One of the first major challenges to Kant's reasoning came from the Swiss philosopher Benjamin Constant, who asserted that since truth telling must be universal, according to Kant's theories, one must (if asked) tell a known murderer the location of his prey. This challenge occurred while Kant was still alive, and his response was the essay On a Supposed Right to Tell Lies from Benevolent Motives (sometimes translated On a Supposed Right to Lie because of Philanthropic Concerns). In this reply, Kant agreed with Constant, and argued that it is indeed one's moral duty to be truthful to a murderer.
Kant argued that telling the truth to the murderer is required because moral actions do not derive their worth from the expected consequences.

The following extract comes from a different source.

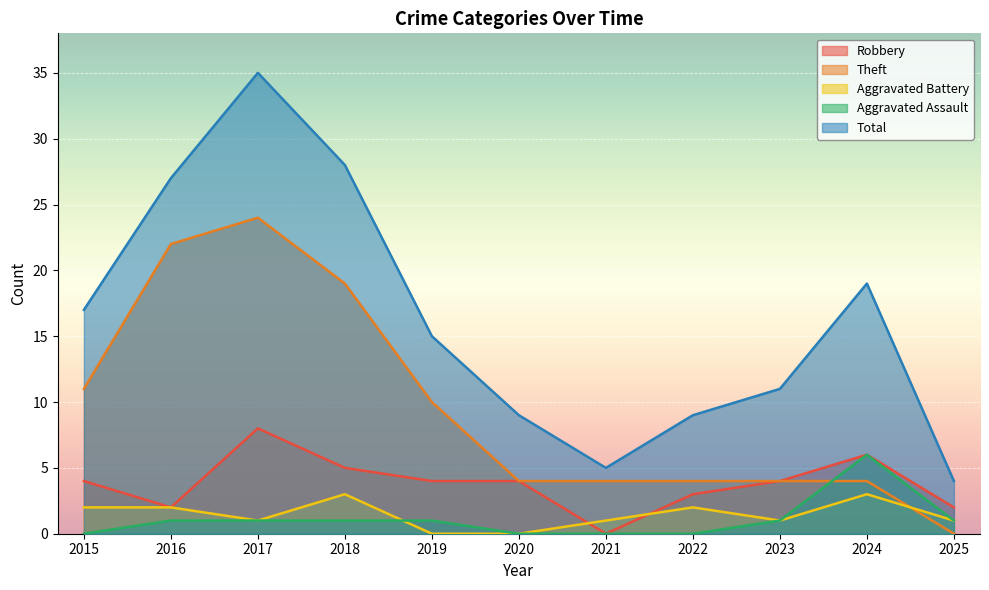

What value does the Total series have at 2018?

28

He claimed that because lying to the murderer would treat him as a mere means to another end, the lie denies the rationality of another person, and therefore denies the possibility of there being free rational action at all. This lie results in a contradiction in conceivability and ergo the lie is in conflict with duty.
Furthermore, Kant questioned our ability to know that the expected future outcomes of our actions would actually occur. For example, suppose Jim said that the victim was in the park, when he thought the target was in the library. However, unbeknownst to Jim, the victim actually left the library and went to the park. The lie would actually lead the murderer to the victim, which would make Jim responsible for the murder[...]
Kant is restating that there cannot be any exceptions to the categorical imperative, for if you state that "You can never lie, unless it is to help another" then you must accept this as a universal rule, and one would not desire for everyone to lie to help others. Kant also states that lying to the murderer is making an exemption for yourself (avoiding universality) and using the murderer as a means to save your friend.